Clement remembered that during his predecessor’s reign Campeggio had been sent to England to ask Henry’s support in a crusade against the Turks. The mission had been a failure, but Campeggio had made himself agreeable, and had been given an English bishopric.

He said, “I have been thinking about the English. You know them. Do you understand them?”

“No. Nobody does. They do not even understand themselves. Of all people they are the most unpredictable—and the most hypocritical. Their King is typical of them all.”

“He failed to send the help he promised,” Clement agreed.

“I was thinking rather about his pious whimperings with regard to his conscience; he doubts the legality of his marriage yet he continues to cohabit with his wife.”

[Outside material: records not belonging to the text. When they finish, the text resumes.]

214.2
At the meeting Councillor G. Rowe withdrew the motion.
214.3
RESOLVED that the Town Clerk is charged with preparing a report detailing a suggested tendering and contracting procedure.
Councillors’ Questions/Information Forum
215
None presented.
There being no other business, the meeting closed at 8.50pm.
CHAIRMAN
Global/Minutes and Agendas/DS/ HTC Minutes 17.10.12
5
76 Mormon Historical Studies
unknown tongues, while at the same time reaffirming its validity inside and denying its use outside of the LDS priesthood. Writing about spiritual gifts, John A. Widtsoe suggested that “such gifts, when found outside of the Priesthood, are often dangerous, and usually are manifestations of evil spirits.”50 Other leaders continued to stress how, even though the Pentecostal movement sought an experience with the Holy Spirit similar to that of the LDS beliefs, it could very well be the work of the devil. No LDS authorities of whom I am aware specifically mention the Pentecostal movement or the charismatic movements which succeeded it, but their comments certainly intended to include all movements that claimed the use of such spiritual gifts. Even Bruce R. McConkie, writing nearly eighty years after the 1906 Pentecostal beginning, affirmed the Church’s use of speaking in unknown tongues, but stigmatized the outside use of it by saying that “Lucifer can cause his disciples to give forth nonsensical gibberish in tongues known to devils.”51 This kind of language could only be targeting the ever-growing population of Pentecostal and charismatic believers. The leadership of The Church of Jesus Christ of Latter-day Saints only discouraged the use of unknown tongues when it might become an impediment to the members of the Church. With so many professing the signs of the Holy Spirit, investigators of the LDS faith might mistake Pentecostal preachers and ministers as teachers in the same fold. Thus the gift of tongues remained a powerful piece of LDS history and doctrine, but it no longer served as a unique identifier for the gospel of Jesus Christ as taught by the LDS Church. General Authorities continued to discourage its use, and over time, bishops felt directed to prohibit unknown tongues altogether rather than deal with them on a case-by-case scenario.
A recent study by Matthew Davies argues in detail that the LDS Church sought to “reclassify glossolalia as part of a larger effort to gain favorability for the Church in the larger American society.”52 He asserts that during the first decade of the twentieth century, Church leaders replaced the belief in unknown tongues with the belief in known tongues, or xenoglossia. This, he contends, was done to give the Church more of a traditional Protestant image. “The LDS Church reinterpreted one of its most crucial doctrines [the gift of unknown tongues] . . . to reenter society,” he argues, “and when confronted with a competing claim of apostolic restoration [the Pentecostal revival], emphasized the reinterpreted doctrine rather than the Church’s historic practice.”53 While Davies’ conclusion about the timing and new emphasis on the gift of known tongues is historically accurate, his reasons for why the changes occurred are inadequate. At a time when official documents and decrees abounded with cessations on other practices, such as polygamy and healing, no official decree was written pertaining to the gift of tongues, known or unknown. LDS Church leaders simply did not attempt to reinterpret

“So he should,” Clement said, gently but firmly. “Until the marriage is declared unlawful he would be wrong to put her aside.”

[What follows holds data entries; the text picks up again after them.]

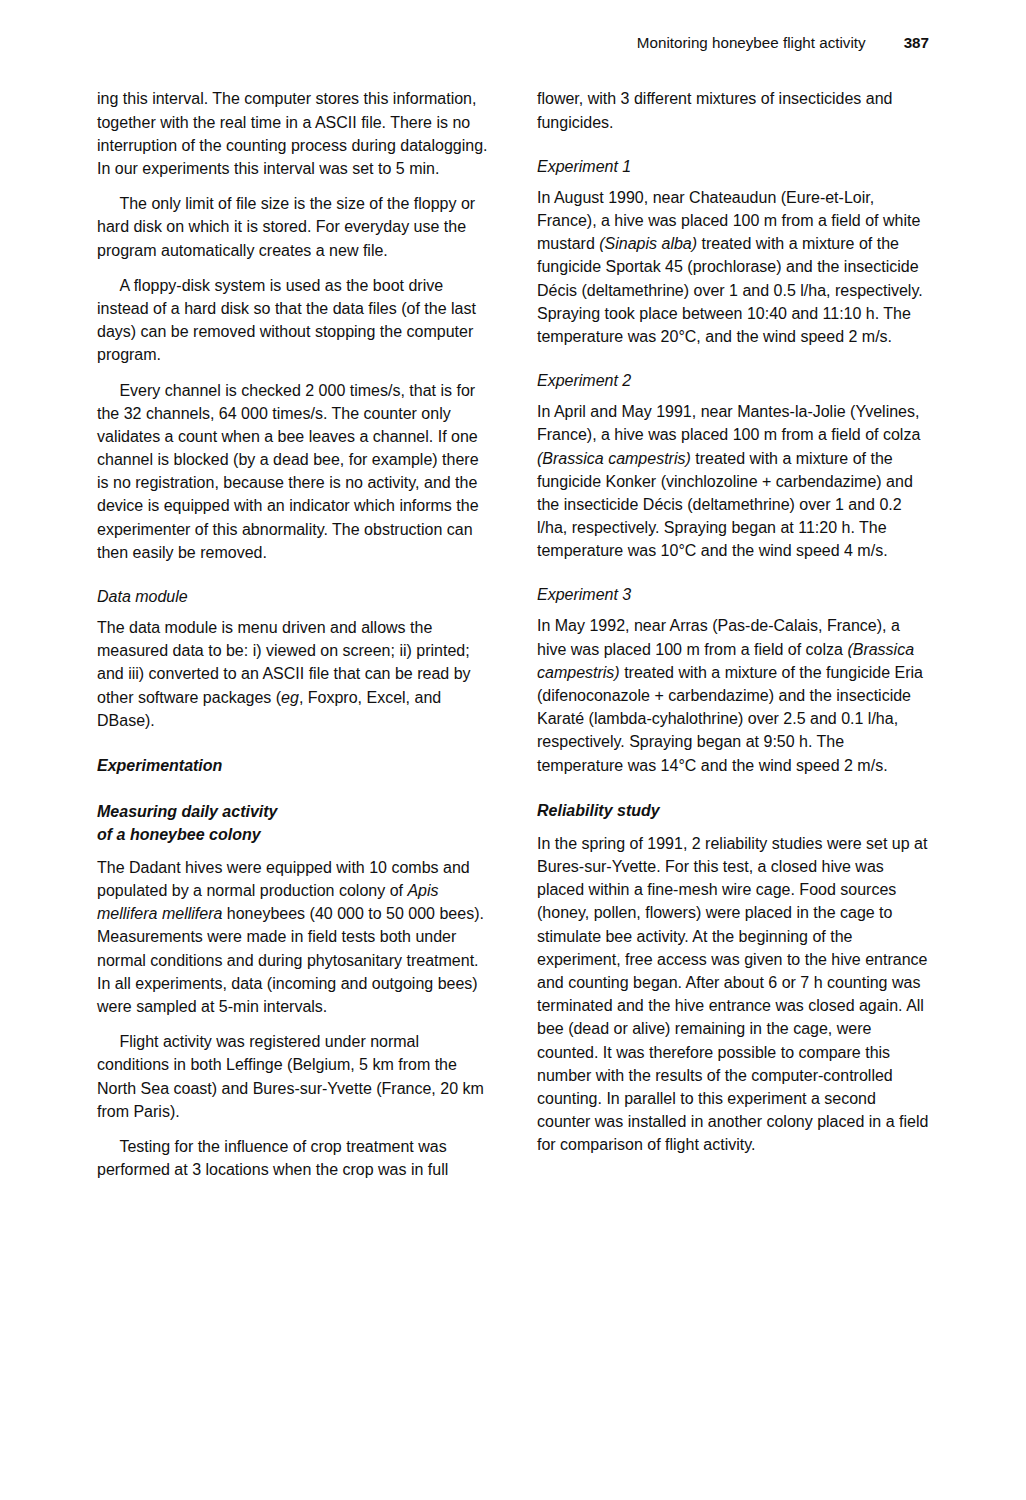Monitoring honeybee flight activity 387
ing this interval. The computer stores this information, together with the real time in a ASCII file. There is no interruption of the counting process during datalogging. In our experiments this interval was set to 5 min.
The only limit of file size is the size of the floppy or hard disk on which it is stored. For everyday use the program automatically creates a new file.
A floppy-disk system is used as the boot drive instead of a hard disk so that the data files (of the last days) can be removed without stopping the computer program.
Every channel is checked 2 000 times/s, that is for the 32 channels, 64 000 times/s. The counter only validates a count when a bee leaves a channel. If one channel is blocked (by a dead bee, for example) there is no registration, because there is no activity, and the device is equipped with an indicator which informs the experimenter of this abnormality. The obstruction can then easily be removed.
Data module
The data module is menu driven and allows the measured data to be: i) viewed on screen; ii) printed; and iii) converted to an ASCII file that can be read by other software packages (eg, Foxpro, Excel, and DBase).
Experimentation
Measuring daily activity
of a honeybee colony
The Dadant hives were equipped with 10 combs and populated by a normal production colony of Apis mellifera mellifera honeybees (40 000 to 50 000 bees). Measurements were made in field tests both under normal conditions and during phytosanitary treatment. In all experiments, data (incoming and outgoing bees) were sampled at 5-min intervals.
Flight activity was registered under normal conditions in both Leffinge (Belgium, 5 km from the North Sea coast) and Bures-sur-Yvette (France, 20 km from Paris).
Testing for the influence of crop treatment was performed at 3 locations when the crop was in full flower, with 3 different mixtures of insecticides and fungicides.
Experiment 1
In August 1990, near Chateaudun (Eure-et-Loir, France), a hive was placed 100 m from a field of white mustard (Sinapis alba) treated with a mixture of the fungicide Sportak 45 (prochlorase) and the insecticide Décis (deltamethrine) over 1 and 0.5 l/ha, respectively. Spraying took place between 10:40 and 11:10 h. The temperature was 20°C, and the wind speed 2 m/s.
Experiment 2
In April and May 1991, near Mantes-la-Jolie (Yvelines, France), a hive was placed 100 m from a field of colza (Brassica campestris) treated with a mixture of the fungicide Konker (vinchlozoline + carbendazime) and the insecticide Décis (deltamethrine) over 1 and 0.2 l/ha, respectively. Spraying began at 11:20 h. The temperature was 10°C and the wind speed 4 m/s.
Experiment 3
In May 1992, near Arras (Pas-de-Calais, France), a hive was placed 100 m from a field of colza (Brassica campestris) treated with a mixture of the fungicide Eria (difenoconazole + carbendazime) and the insecticide Karaté (lambda-cyhalothrine) over 2.5 and 0.1 l/ha, respectively. Spraying began at 9:50 h. The temperature was 14°C and the wind speed 2 m/s.
Reliability study
In the spring of 1991, 2 reliability studies were set up at Bures-sur-Yvette. For this test, a closed hive was placed within a fine-mesh wire cage. Food sources (honey, pollen, flowers) were placed in the cage to stimulate bee activity. At the beginning of the experiment, free access was given to the hive entrance and counting began. After about 6 or 7 h counting was terminated and the hive entrance was closed again. All bee (dead or alive) remaining in the cage, were counted. It was therefore possible to compare this number with the results of the computer-controlled counting. In parallel to this experiment a second counter was installed in another colony placed in a field for comparison of flight activity.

“Things come to my ears,” Campeggio said, “rumors with which no one would trouble your Holiness. And the latest thing I heard from England is that it is less a matter of his conscience than his liking for another lady—one of his wife’s maids-of-honor.”

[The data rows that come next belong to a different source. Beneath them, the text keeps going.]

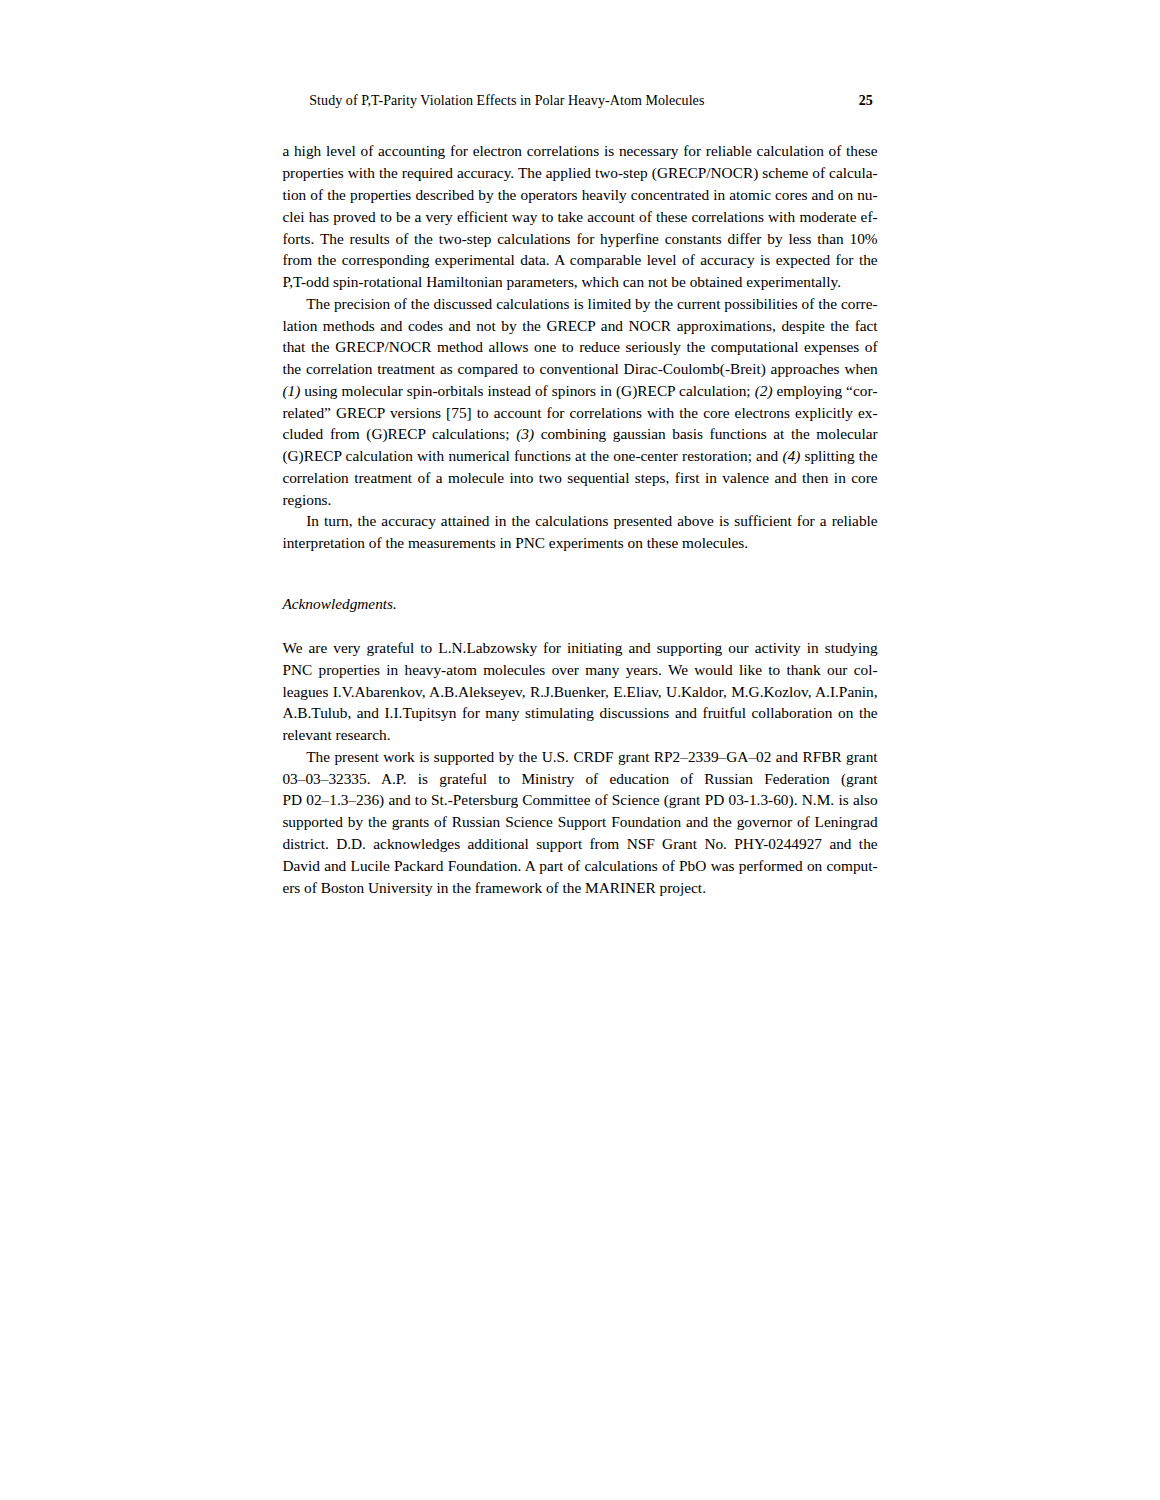Study of P,T-Parity Violation Effects in Polar Heavy-Atom Molecules 25
a high level of accounting for electron correlations is necessary for reliable calculation of these properties with the required accuracy. The applied two-step (GRECP/NOCR) scheme of calculation of the properties described by the operators heavily concentrated in atomic cores and on nuclei has proved to be a very efficient way to take account of these correlations with moderate efforts. The results of the two-step calculations for hyperfine constants differ by less than 10% from the corresponding experimental data. A comparable level of accuracy is expected for the P,T-odd spin-rotational Hamiltonian parameters, which can not be obtained experimentally.
The precision of the discussed calculations is limited by the current possibilities of the correlation methods and codes and not by the GRECP and NOCR approximations, despite the fact that the GRECP/NOCR method allows one to reduce seriously the computational expenses of the correlation treatment as compared to conventional Dirac-Coulomb(-Breit) approaches when (1) using molecular spin-orbitals instead of spinors in (G)RECP calculation; (2) employing “correlated” GRECP versions [75] to account for correlations with the core electrons explicitly excluded from (G)RECP calculations; (3) combining gaussian basis functions at the molecular (G)RECP calculation with numerical functions at the one-center restoration; and (4) splitting the correlation treatment of a molecule into two sequential steps, first in valence and then in core regions.
In turn, the accuracy attained in the calculations presented above is sufficient for a reliable interpretation of the measurements in PNC experiments on these molecules.
Acknowledgments.
We are very grateful to L.N.Labzowsky for initiating and supporting our activity in studying PNC properties in heavy-atom molecules over many years. We would like to thank our colleagues I.V.Abarenkov, A.B.Alekseyev, R.J.Buenker, E.Eliav, U.Kaldor, M.G.Kozlov, A.I.Panin, A.B.Tulub, and I.I.Tupitsyn for many stimulating discussions and fruitful collaboration on the relevant research.
The present work is supported by the U.S. CRDF grant RP2–2339–GA–02 and RFBR grant 03–03–32335. A.P. is grateful to Ministry of education of Russian Federation (grant PD 02–1.3–236) and to St.-Petersburg Committee of Science (grant PD 03-1.3-60). N.M. is also supported by the grants of Russian Science Support Foundation and the governor of Leningrad district. D.D. acknowledges additional support from NSF Grant No. PHY-0244927 and the David and Lucile Packard Foundation. A part of calculations of PbO was performed on computers of Boston University in the framework of the MARINER project.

“Oh,” Clement said. Rumor could never be relied upon, nor could it be discounted; there was often a grain of truth in the wildest story. “But even so—Kings allow themselves a good deal of latitude in such matters without attempting to overturn a marriage of long standing.”

“And so, no doubt, would he,” Campeggio said drily, “but the lady has some say in the matter. And her ultimate intention is surely signified by the fact that she has for three years resisted all his attempts to seduce her. Or so gossip says.”

“And that is a very unusual form for gossip to take! Do you know her name?”

“She is Anne Boleyn, daughter of Sir Thomas Boleyn, an upstart. On the distaff side the girl is well-connected. And one thing I do know about the English. If the King were ever in a position to marry her, they’d accept her. They think so highly of their Englishness that they’d regard an English commoner as more than the equal of any foreign princess.”

Clement was regarding the thing from a different angle.

“Boleyn. No friend to Wolsey.”

“Wolsey,” Campeggio said, “has no friends. He has henchmen, and tools and sycophants and partisans. But that is by the way. Wolsey is a sound churchman, he is opposed to any change. Thomas Boleyn, like all his kind, would welcome any change which brought them ten pence.”

“Lutheran?”

“No-o-o. That wouldn’t suit the King. He’s shrewd enough. He can see, as any sensible man would, that the logical end of heresy is anarchy. Throw down the Church and how long would the throne stand? This, going on outside there…” the noise came up to them, muted a little, but still clearly enough, for the screams of the victims to be distinguished from the drunken yells of the victors, “that is Luther’s work. Begin by treating your parish priest with contempt and you end by ignoring the orders of your own leader in war. Henry knows that. There’ll be no Lutherans in England while he sits on the throne. But there are many changes, short of that, which might come about if new men like Thomas Boleyn ever had, say, half the power Wolsey now holds. The English,” he hesitated; he had no wish to depress Clement any further; on the other hand an hour of gossip and mere academic discussion might help to divert him. “The English have never, I feel, been fully integrated; they’re Christian, some are even pious, but their Englishness gets in the way; they have this ancient law against receiving instructions from any outside power; it has never been repealed and could at a moment’s notice be considered to apply even to a Papal Bull. There was that London tailor, Richard Hunne, who if he hadn’t lost his nerve and hanged himself before his trial, was prepared to sue his parish priest under that old law, you may remember. They resent paying what they call Peter’s Pence; they resent the payment of annates; they troop in their thousands to the shrine of St. Thomas à Becket, and one out of every two boys born in England is named for him, but if the same situation arose again and the King fell out with a Bishop—they’d take the King’s side to a man. A very curious people; one has only to watch them keeping Christmas to realize that.”